Sore itu, langit di atas Pesantren Darul Ilmi memerah jingga, memancarkan keindahan yang menenangkan hati. Burhan, seorang santri muda yang baru beberapa bulan belajar di pesantren tersebut, duduk di serambi masjid dengan wajah penuh rasa ingin tahu. Di hadapannya, duduk Ustad Jamin, seorang pengajar yang sudah bertahun-tahun mengabdi di pesantren itu. Burhan sudah lama ingin tahu tentang sejarah berdirinya pesantren tersebut dan hari ini adalah kesempatan yang tepat untuk mendengarnya langsung dari Ustad Jamin.
"Ustad, bisa ceritakan bagaimana pesantren ini berdiri?" tanya Burhan dengan penuh semangat.
Ustad Jamin tersenyum. Ia tahu bahwa Burhan bukan satu-satunya santri yang penasaran dengan sejarah pesantren Darul Ilmi. Kisah ini memang penuh dengan liku-liku dan perjuangan yang inspiratif.
"Sebenarnya, cerita berdirinya pesantren ini sangat menarik, Burhan," mulai Ustad Jamin. "Dulu, wilayah ini adalah tanah yang jarang dihuni oleh warga. Hanya ada beberapa rumah di sekitar sini, dan sebagian besar adalah hutan dan ladang yang tidak terurus. Namun, di tengah kesunyian dan keheningan itulah, Kiyai Majid memutuskan untuk mendirikan pesantren ini."
Burhan mengangguk, matanya berbinar-binar mendengarkan dengan seksama. Ustad Jamin melanjutkan ceritanya.
"Kiyai Majid adalah sosok yang luar biasa. Beliau datang ke sini dengan niat yang tulus untuk menyebarkan ilmu agama dan mendidik generasi muda. Namun, jalan yang beliau tempuh tidak selalu mulus. Pada awalnya, banyak warga yang meragukan niat beliau. Mereka tidak mengerti mengapa seorang ulama besar seperti Kiyai Majid mau datang ke tempat yang terpencil ini hanya untuk mendirikan pesantren."

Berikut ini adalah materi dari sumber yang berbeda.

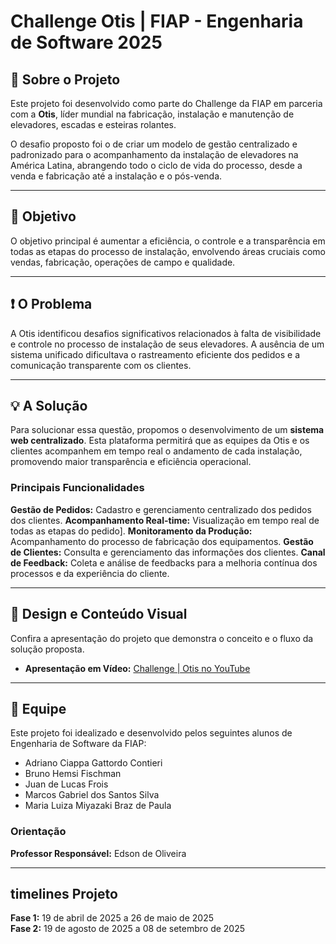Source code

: # Challenge Otis | FIAP - Engenharia de Software 2025


## 🚀 Sobre o Projeto

Este projeto foi desenvolvido como parte do Challenge da FIAP em parceria com a **Otis**, líder mundial na fabricação, instalação e manutenção de elevadores, escadas e esteiras rolantes.

O desafio proposto foi o de criar um modelo de gestão centralizado e padronizado para o acompanhamento da instalação de elevadores na América Latina, abrangendo todo o ciclo de vida do processo, desde a venda e fabricação até a instalação e o pós-venda.

---

## 🎯 Objetivo

O objetivo principal é aumentar a eficiência, o controle e a transparência em todas as etapas do processo de instalação, envolvendo áreas cruciais como vendas, fabricação, operações de campo e qualidade.

---

## ❗ O Problema

A Otis identificou desafios significativos relacionados à falta de visibilidade e controle no processo de instalação de seus elevadores. A ausência de um sistema unificado dificultava o rastreamento eficiente dos pedidos e a comunicação transparente com os clientes.

---

## 💡 A Solução

Para solucionar essa questão, propomos o desenvolvimento de um **sistema web centralizado**. Esta plataforma permitirá que as equipes da Otis e os clientes acompanhem em tempo real o andamento de cada instalação, promovendo maior transparência e eficiência operacional.

### Principais Funcionalidades

**Gestão de Pedidos:** Cadastro e gerenciamento centralizado dos pedidos dos clientes.
**Acompanhamento Real-time:** Visualização em tempo real de todas as etapas do pedido].
**Monitoramento da Produção:** Acompanhamento do processo de fabricação dos equipamentos.
**Gestão de Clientes:** Consulta e gerenciamento das informações dos clientes.
**Canal de Feedback:** Coleta e análise de feedbacks para a melhoria contínua dos processos e da experiência do cliente.

---

## 🎨 Design e Conteúdo Visual

Confira a apresentação do projeto que demonstra o conceito e o fluxo da solução proposta.

* **Apresentação em Vídeo:** [Challenge | Otis no YouTube](https://www.youtube.com/watch?v=cacrvzX5MGM)

---

## 👥 Equipe

Este projeto foi idealizado e desenvolvido pelos seguintes alunos de Engenharia de Software da FIAP:

* Adriano Ciappa Gattordo Contieri
* Bruno Hemsi Fischman
* Juan de Lucas Frois
* Marcos Gabriel dos Santos Silva
* Maria Luiza Miyazaki Braz de Paula

### Orientação

**Professor Responsável:** Edson de Oliveira

---

##  timelines Projeto

**Fase 1:** 19 de abril de 2025 a 26 de maio de 2025<br>
**Fase 2:** 19 de agosto de 2025 a 08 de setembro de 2025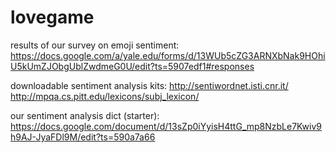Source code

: # lovegame

results of our survey on emoji sentiment: 
https://docs.google.com/a/yale.edu/forms/d/13WUb5cZG3ARNXbNak9HOhiU5kUmZJObgUblZwdmeG0U/edit?ts=5907edf1#responses

downloadable sentiment analysis kits: 
http://sentiwordnet.isti.cnr.it/
http://mpqa.cs.pitt.edu/lexicons/subj_lexicon/

our sentiment analysis dict (starter):
https://docs.google.com/document/d/13sZp0iYyisH4ttG_mp8NzbLe7Kwiv9h9AJ-JyaFDl9M/edit?ts=590a7a66
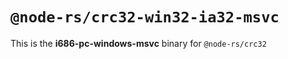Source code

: # `@node-rs/crc32-win32-ia32-msvc`

This is the **i686-pc-windows-msvc** binary for `@node-rs/crc32`
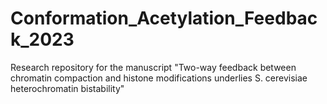 # Conformation_Acetylation_Feedback_2023
Research repository for the manuscript "Two-way feedback between chromatin compaction and histone modifications underlies S. cerevisiae heterochromatin bistability"
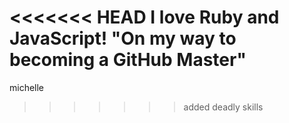 <<<<<<< HEAD
I love Ruby and JavaScript! "On my way to becoming a GitHub Master"
=======
michelle
>>>>>>> added deadly skills
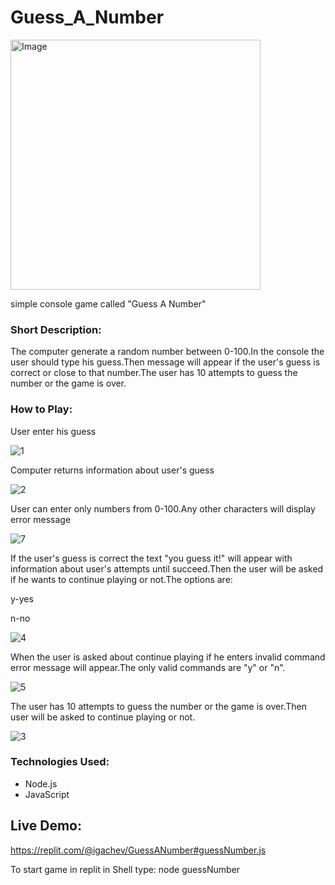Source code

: # Guess_A_Number


<img alt="Image" width="400" src="https://thumbs.gfycat.com/BadIllegalGermanwirehairedpointer-size_restricted.gif">


simple console game called "Guess A Number"


### Short Description:
The computer generate a random number between 0-100.In the console the user
should type his guess.Then message will appear if the user's  guess is correct or close to that number.The user has 10 attempts to guess the number  or the game is over.

### How to Play:
User enter his guess


![1](https://user-images.githubusercontent.com/102420254/192517624-ca5b1b64-35b4-4144-8dd7-fa4e4f111b6a.PNG)


Computer returns information about user's guess


![2](https://user-images.githubusercontent.com/102420254/192518157-285b25cf-23cb-405d-9dd8-feecb9b795c5.PNG)


User can enter only numbers from 0-100.Any other characters will display error message

![7](https://user-images.githubusercontent.com/102420254/192518801-6cfe763c-9e8e-4e37-9efe-b35aaf6de622.PNG)


If the user's guess is correct the text "you guess it!" will appear with information about user's attempts until succeed.Then the user will be asked if he wants to
continue playing or not.The options are:


y-yes


n-no


![4](https://user-images.githubusercontent.com/102420254/192519983-f3c52e90-9e76-454f-afaa-a002449bf872.PNG)


When the user is asked about continue playing if he enters invalid command error message will appear.The only valid commands are "y" or "n".


![5](https://user-images.githubusercontent.com/102420254/192521962-3dbac033-8b0d-4234-b66f-ceb57be6a7fd.PNG)


The user has 10 attempts to guess the number or the game is over.Then user will be asked to continue playing or not.


![3](https://user-images.githubusercontent.com/102420254/192523271-281bc57d-e101-4196-b56f-21e6d780991e.PNG)



### Technologies Used:
- Node.js
- JavaScript

## Live Demo:
https://replit.com/@igachev/GuessANumber#guessNumber.js

To start game in replit in Shell type: node guessNumber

"Tapi, Ustad, kenapa Kiyai tetap bertahan?" tanya Burhan.
"Itulah keistimewaan beliau," jawab Ustad Jamin dengan senyuman. "Beliau memiliki keyakinan yang kuat bahwa di mana pun ilmu agama diajarkan, di situlah keberkahan akan turun. Beliau yakin bahwa dengan berdirinya pesantren ini, wilayah ini akan berkembang dan membawa manfaat bagi banyak orang."